今ではクレイとのスプラッシュブラザーズ兄貴分としての印象が強いカリーも、キャリア初期には別の選手の「弟分」としてバックコートコンビを結成していました。
当時のステフィン・カリーの印象は、「ウォリアーズのモンタ・エリスじゃない方のガード」くらいなもの。
カリーがパッとしなかったと言うよりも、あの頃のエリスの活躍が凄かったという感じです。
個人タイトルとはほぼ無縁なエリスの全盛期の凄さは忘れられてしまいがちですが、知る人ぞ知る魅力がエリスにはありましたよね。
モンタ・エリスのウォリアーズ時代
高校卒業後、2005年のドラフトで2順目40位指名されたエリスは、指名順位が示す通りデビュー当時は全く期待された存在ではなく、1年目の平均得点も6.8点に留まりました。
しかしそこから飛躍を見せ、2年目には平均16.5得点を記録してMIPを受賞。
3年目は20.2得点、4年目にはバロン・デイビスが移籍したことでエリスがチームの看板選手となり始めていた頃、翌2009-10シーズンにステフィン・カリーが入団しました。

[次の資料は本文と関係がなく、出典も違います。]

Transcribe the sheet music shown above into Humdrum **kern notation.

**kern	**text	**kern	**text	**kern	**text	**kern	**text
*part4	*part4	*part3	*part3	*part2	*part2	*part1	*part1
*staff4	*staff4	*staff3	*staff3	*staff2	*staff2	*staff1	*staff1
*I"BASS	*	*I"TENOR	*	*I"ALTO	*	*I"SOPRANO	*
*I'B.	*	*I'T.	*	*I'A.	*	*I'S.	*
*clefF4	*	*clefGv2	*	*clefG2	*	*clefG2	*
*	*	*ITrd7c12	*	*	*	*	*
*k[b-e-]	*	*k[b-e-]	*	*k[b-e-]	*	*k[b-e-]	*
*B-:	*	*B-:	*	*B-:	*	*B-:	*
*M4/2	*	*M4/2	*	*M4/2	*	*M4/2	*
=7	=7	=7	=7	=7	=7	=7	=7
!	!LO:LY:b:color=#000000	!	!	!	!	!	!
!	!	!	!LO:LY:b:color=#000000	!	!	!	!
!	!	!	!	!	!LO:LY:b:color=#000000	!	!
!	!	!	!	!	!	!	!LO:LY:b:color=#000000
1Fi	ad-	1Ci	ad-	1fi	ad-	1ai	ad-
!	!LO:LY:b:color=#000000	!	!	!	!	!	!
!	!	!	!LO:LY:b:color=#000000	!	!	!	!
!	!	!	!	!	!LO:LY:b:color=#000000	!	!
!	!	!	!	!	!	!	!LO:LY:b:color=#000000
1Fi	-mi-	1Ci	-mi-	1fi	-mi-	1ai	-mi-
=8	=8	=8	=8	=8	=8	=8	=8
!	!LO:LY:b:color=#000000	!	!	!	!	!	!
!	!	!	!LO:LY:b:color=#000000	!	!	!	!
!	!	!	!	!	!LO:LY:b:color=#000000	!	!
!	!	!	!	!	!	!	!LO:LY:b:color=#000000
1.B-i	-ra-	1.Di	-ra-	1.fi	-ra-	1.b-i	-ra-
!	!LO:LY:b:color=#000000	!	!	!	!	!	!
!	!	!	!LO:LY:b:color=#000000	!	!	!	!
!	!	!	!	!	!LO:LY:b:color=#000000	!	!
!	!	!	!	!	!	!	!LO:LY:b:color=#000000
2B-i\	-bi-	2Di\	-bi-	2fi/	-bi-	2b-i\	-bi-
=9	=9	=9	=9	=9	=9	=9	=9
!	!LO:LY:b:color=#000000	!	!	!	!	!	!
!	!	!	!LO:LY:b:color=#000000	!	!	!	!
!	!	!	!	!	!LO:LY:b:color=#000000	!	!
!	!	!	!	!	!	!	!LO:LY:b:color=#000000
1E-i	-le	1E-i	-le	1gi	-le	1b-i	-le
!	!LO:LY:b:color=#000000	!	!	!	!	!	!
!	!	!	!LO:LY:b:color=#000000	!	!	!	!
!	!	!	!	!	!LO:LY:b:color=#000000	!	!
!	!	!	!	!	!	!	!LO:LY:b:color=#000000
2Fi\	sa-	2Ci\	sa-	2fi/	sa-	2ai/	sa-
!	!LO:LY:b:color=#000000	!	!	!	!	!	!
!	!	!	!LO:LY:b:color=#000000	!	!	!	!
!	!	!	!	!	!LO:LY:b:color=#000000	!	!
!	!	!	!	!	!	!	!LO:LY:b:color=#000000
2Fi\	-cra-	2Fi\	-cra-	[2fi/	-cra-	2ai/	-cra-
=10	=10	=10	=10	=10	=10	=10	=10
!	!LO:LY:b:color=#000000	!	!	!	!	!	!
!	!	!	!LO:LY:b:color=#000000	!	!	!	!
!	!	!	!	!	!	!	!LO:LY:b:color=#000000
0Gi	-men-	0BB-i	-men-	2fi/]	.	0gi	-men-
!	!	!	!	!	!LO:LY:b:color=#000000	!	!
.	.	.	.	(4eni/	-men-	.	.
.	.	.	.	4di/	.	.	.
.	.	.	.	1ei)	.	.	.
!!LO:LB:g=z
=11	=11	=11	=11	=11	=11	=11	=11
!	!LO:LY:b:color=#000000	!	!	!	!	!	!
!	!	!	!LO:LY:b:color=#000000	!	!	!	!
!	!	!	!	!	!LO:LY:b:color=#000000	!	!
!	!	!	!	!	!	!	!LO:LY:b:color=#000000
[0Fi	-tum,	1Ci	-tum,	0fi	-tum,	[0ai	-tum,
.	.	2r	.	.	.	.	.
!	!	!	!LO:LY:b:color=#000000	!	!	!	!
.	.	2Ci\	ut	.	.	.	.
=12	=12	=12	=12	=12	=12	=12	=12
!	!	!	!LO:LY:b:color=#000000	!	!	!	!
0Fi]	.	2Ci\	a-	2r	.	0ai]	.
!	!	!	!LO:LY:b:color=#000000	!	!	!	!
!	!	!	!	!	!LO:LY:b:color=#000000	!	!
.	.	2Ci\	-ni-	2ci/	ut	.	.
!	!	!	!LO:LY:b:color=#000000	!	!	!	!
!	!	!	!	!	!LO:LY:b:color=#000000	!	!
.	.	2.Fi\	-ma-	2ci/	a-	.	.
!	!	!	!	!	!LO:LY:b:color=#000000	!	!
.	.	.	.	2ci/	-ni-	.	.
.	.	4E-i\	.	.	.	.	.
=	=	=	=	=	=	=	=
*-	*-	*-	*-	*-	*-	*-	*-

2009-10シーズンにキャリアハイの平均25.5得点
カリーのNBAデビュー年である09-10シーズンには、キャリアハイの25.5得点を叩き出し絶好調。翌10-11シーズンにも平均24.1得点を記録しており、このあたりがエリスの全盛期と言えます。
カリーの存在は認知していましたが、当時のウォリアーズの主役は完全にエリスでしたね。
2012年には、キャリアハイとなる48得点をサンダー相手に記録しています。
ハイライト動画を観てみましょう。
エリスの活躍の一方で、ウォリアーズは低迷が続いていました。エリス在籍時代、ウォリアーズは一度しかプレーオフに進めておらず、シーズン成績を勝ち越したのも2回だけ。
ここでウォリアーズが、トレードに動きました。
ウォリアーズから放出されたエリス
2011-12シーズンの後半でのトレードにより、エリスはバックスに放出されました。その他の要員としてエペイ・ウドゥとクワミ・ブラウンがいますが、このトレードの肝はやっぱりエリスでしたよね。
で、ウォリアーズは見返りにアンドリュー・ボガットとスティーブン・ジャクソンを獲得。ジャクソンはすぐに放出してしまったので、実質ウォリアーズが手にした戦力はボガットの一人でした。
トレードされるまでに、エリスは平均21.9得点を記録してウォリアーズに貢献していた一方で、足の怪我を頻発させていたカリーはこのシーズン26試合のみの出場で、平均得点は14.7得点というスタッツでした。
結果的に、このトレード以降のウォリアーズはご覧の通りの常勝軍団へと進化し、カリー個人の活躍も言わずもがなです。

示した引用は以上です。